Lorsqu’une personne présente une myopie importante (souvent définie comme une réfraction inférieure ou égale à –6,00 dioptries), il est essentiel de consulter rapidement un ophtalmologiste pour une évaluation complète. Cette consultation permet non seulement de prescrire des lunettes ou des lentilles de contact adaptées, mais aussi d’explorer les causes sous-jacentes, notamment la progression rapide de la myopie chez l’enfant ou l’adolescent, ou des complications potentielles chez l’adulte (telles que des déchirures rétiniennes, un décollement de la rétine ou une dystrophie choroïdienne).
La correction optique reste la première ligne de prise en charge : des verres correcteurs personnalisés, souvent avec des traitements antireflets et anti-UV, améliorent significativement la qualité visuelle et le confort. Pour les patients motivés et éligibles, la chirurgie réfractive (comme la LASIK, la SMILE ou la pose d’un implant phaque) peut être envisagée après un bilan préopératoire rigoureux incluant la mesure de l’épaisseur cornéenne, la topographie cornéenne, l’examen du fond d’œil et l’évaluation de la stabilité réfractive (généralement requise depuis au moins 12 mois).
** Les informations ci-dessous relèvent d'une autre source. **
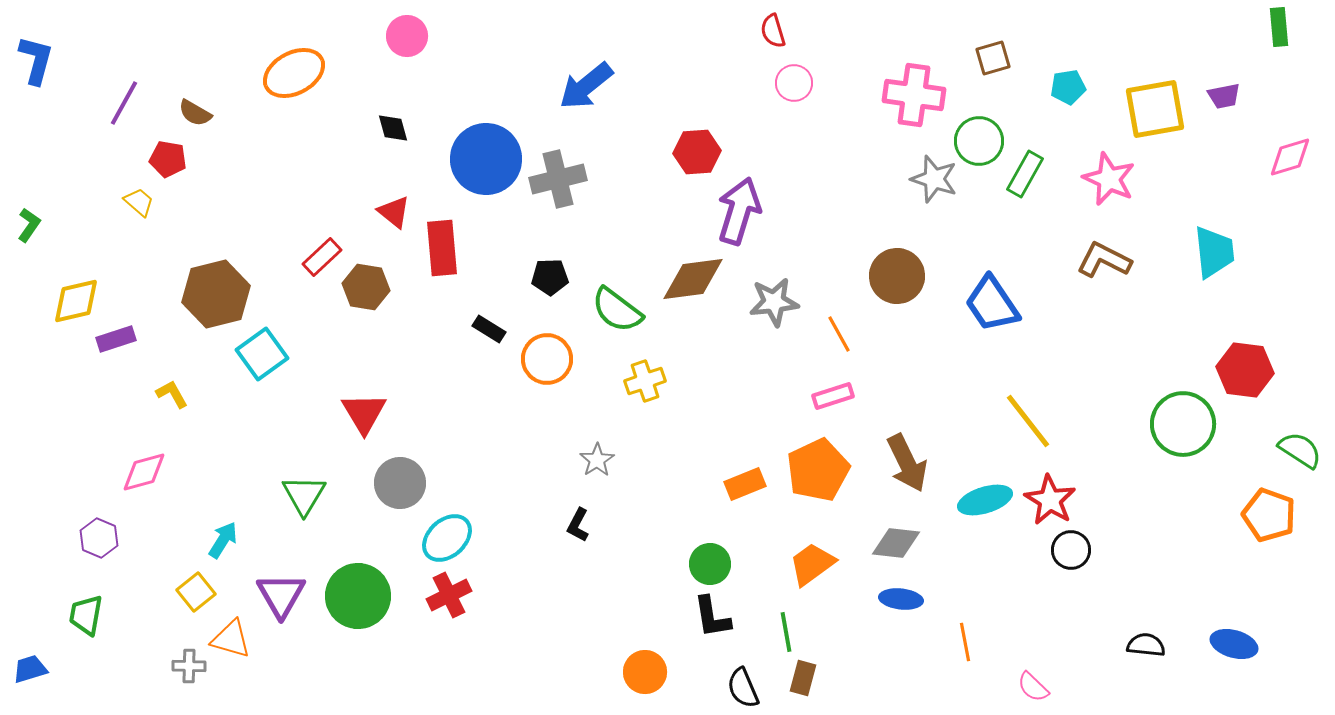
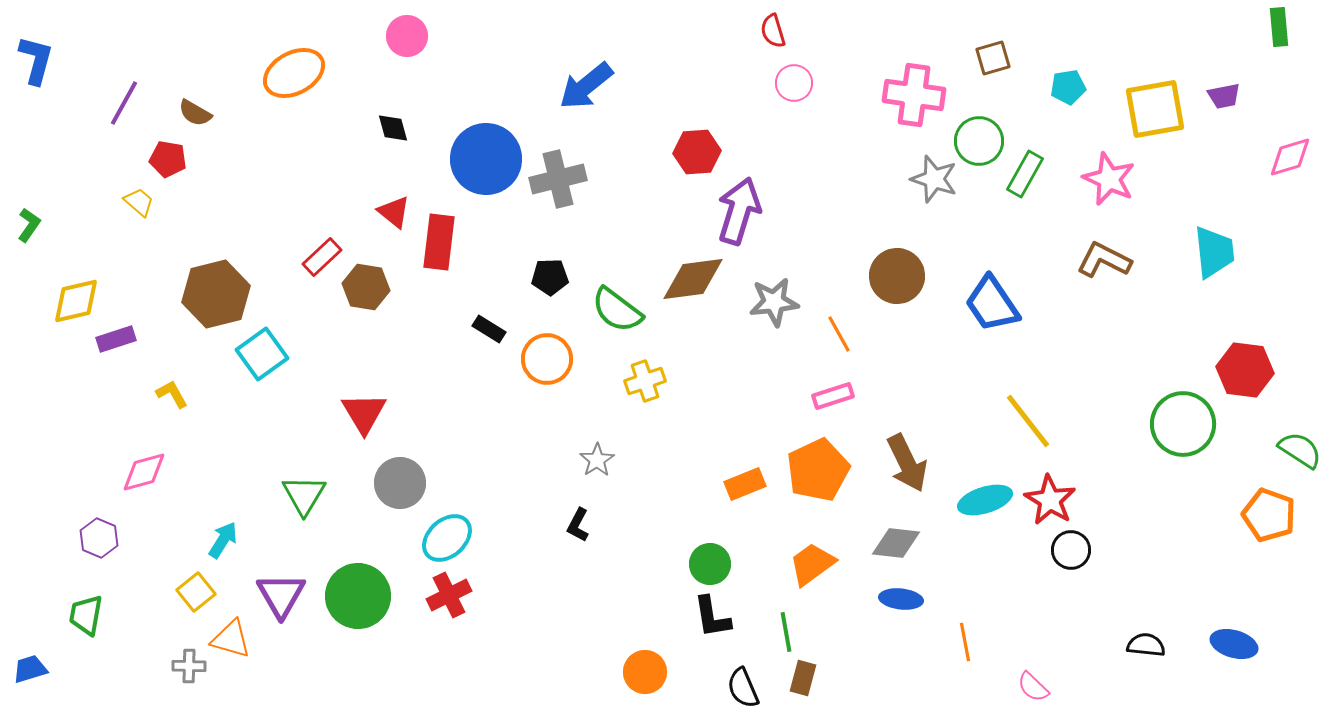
red rectangle at (442, 248): moved 3 px left, 6 px up; rotated 12 degrees clockwise
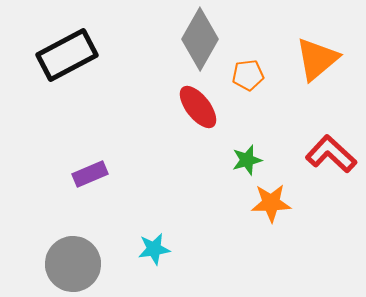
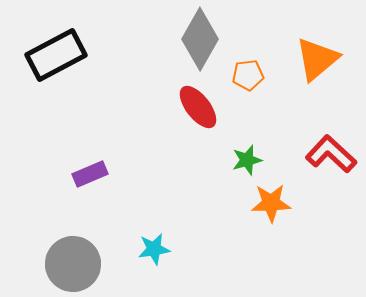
black rectangle: moved 11 px left
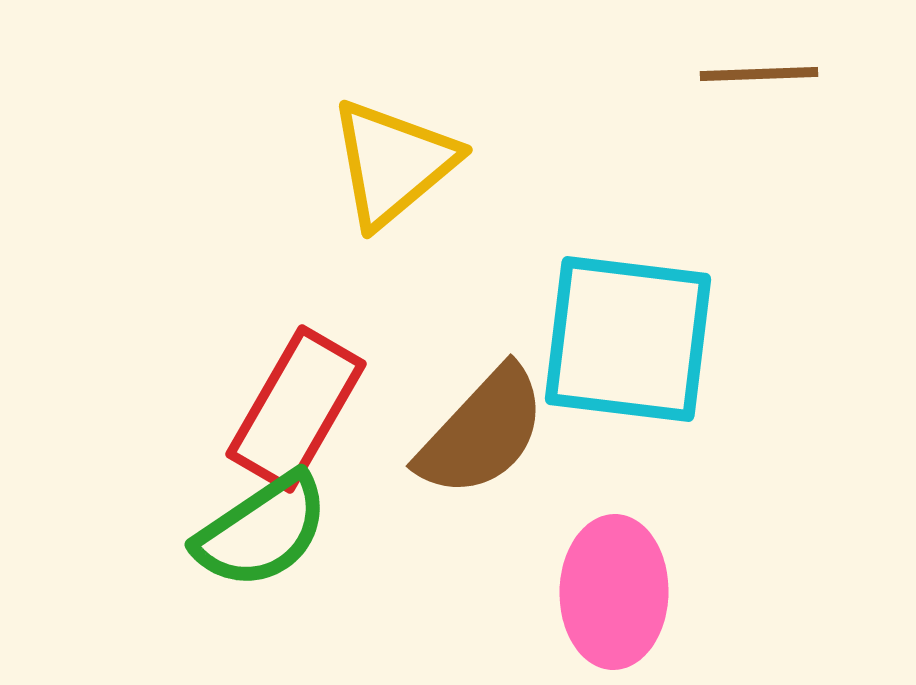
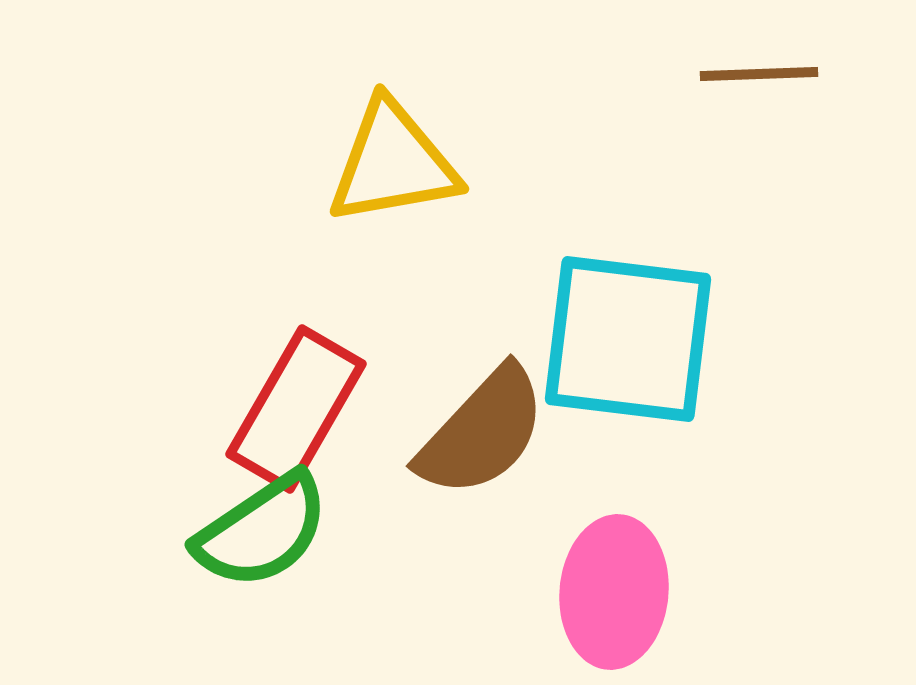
yellow triangle: rotated 30 degrees clockwise
pink ellipse: rotated 4 degrees clockwise
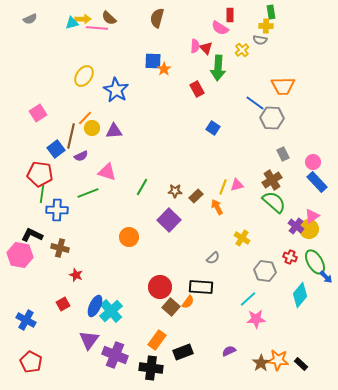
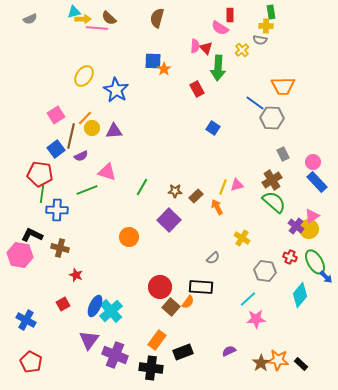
cyan triangle at (72, 23): moved 2 px right, 11 px up
pink square at (38, 113): moved 18 px right, 2 px down
green line at (88, 193): moved 1 px left, 3 px up
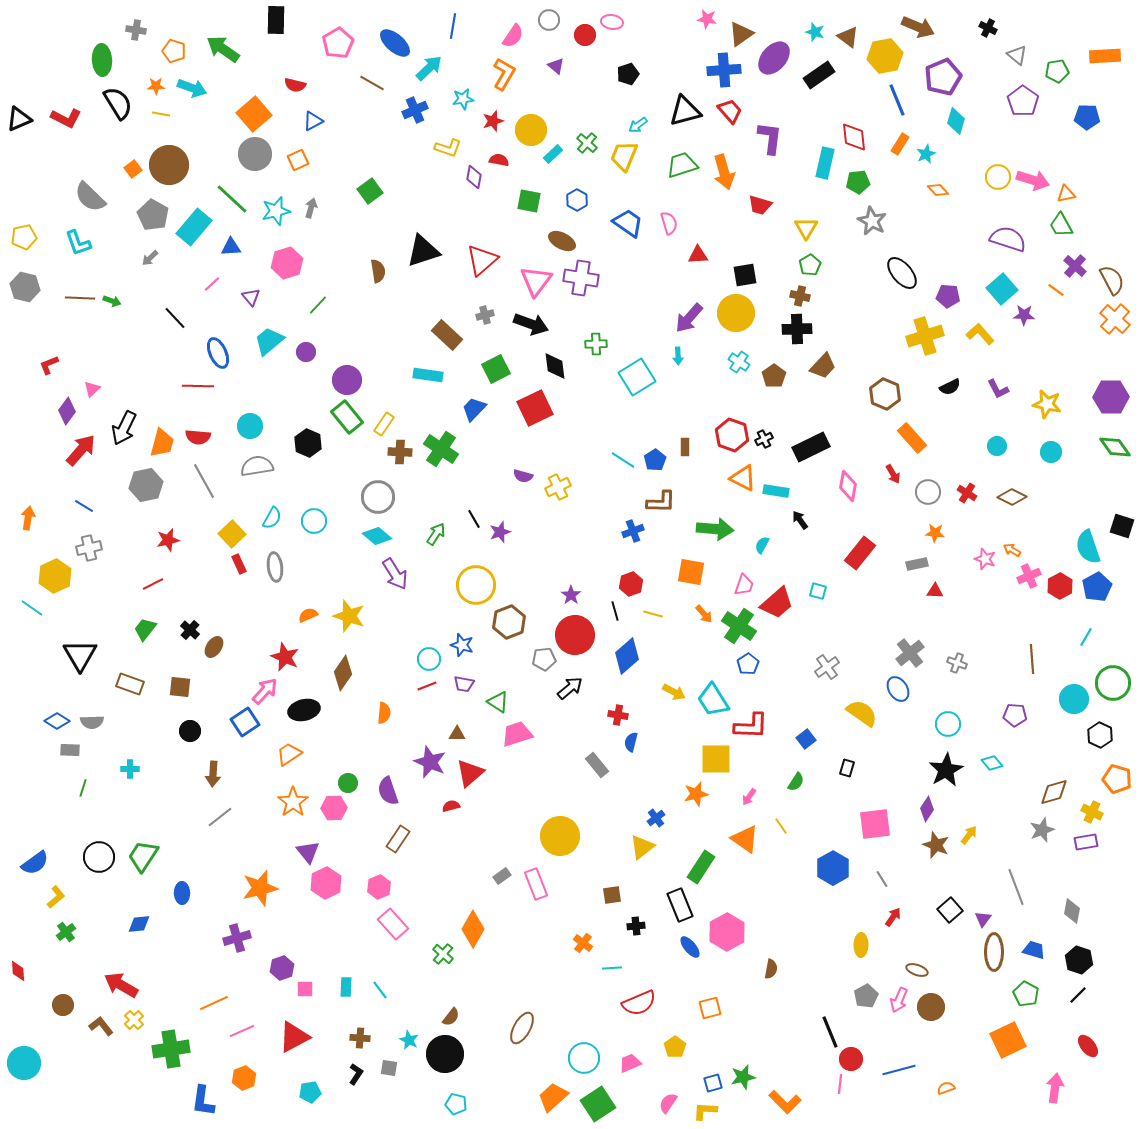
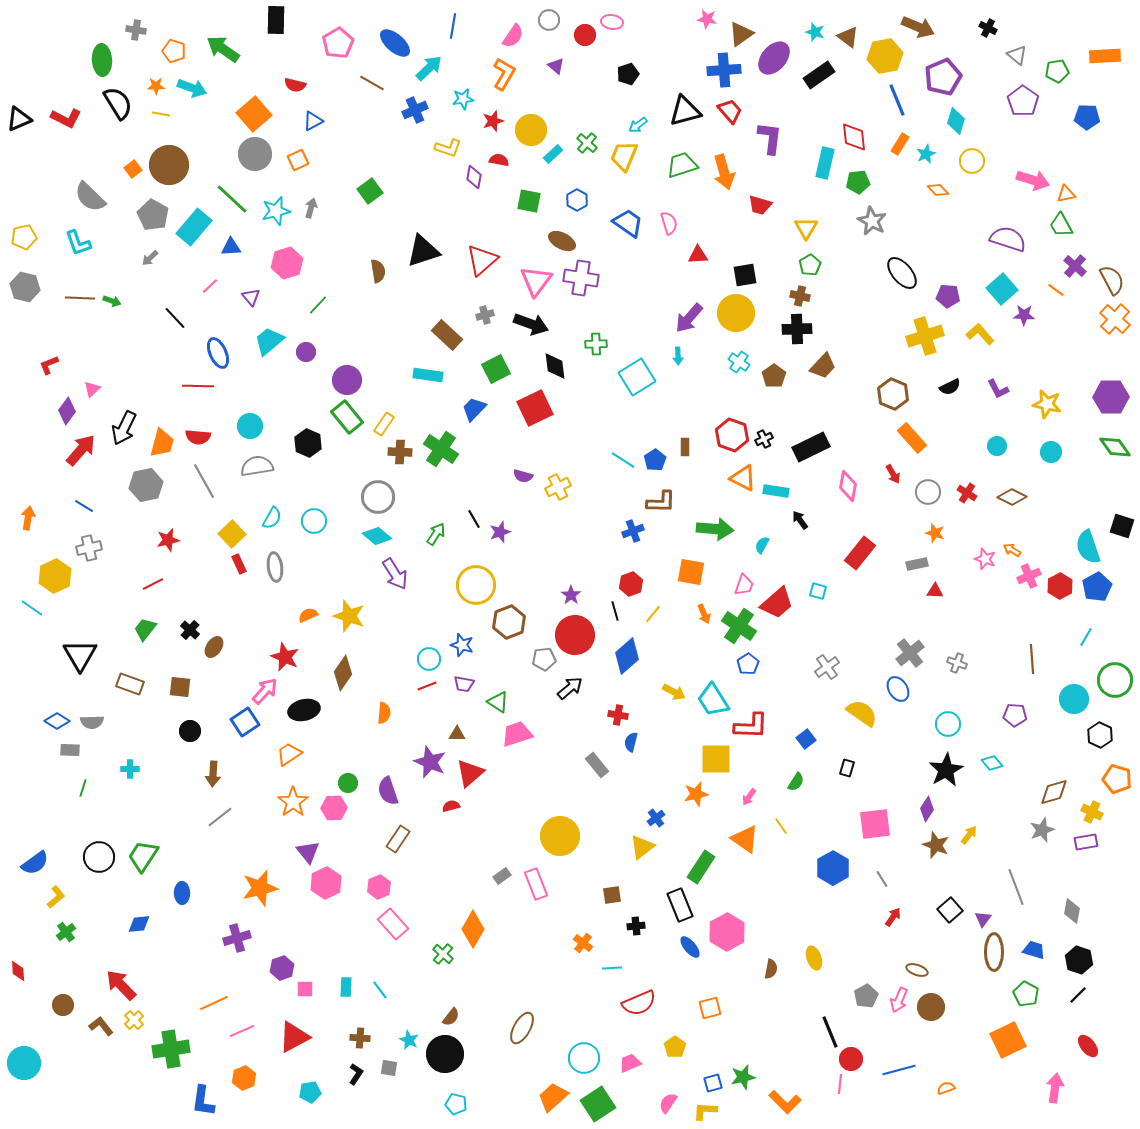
yellow circle at (998, 177): moved 26 px left, 16 px up
pink line at (212, 284): moved 2 px left, 2 px down
brown hexagon at (885, 394): moved 8 px right
orange star at (935, 533): rotated 12 degrees clockwise
yellow line at (653, 614): rotated 66 degrees counterclockwise
orange arrow at (704, 614): rotated 18 degrees clockwise
green circle at (1113, 683): moved 2 px right, 3 px up
yellow ellipse at (861, 945): moved 47 px left, 13 px down; rotated 20 degrees counterclockwise
red arrow at (121, 985): rotated 16 degrees clockwise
Enfin, une surveillance régulière est indispensable : un examen ophtalmologique annuel — voire semestriel en cas de myopie élevée — permet de dépister précocement toute anomalie structurelle ou fonctionnelle. Des conseils hygiéniques complémentaires sont également recommandés, notamment une limitation modérée du travail de près prolongé, une exposition quotidienne à la lumière naturelle (notamment chez les enfants), et une alimentation équilibrée riche en oméga-3, lutéine et zéaxanthine.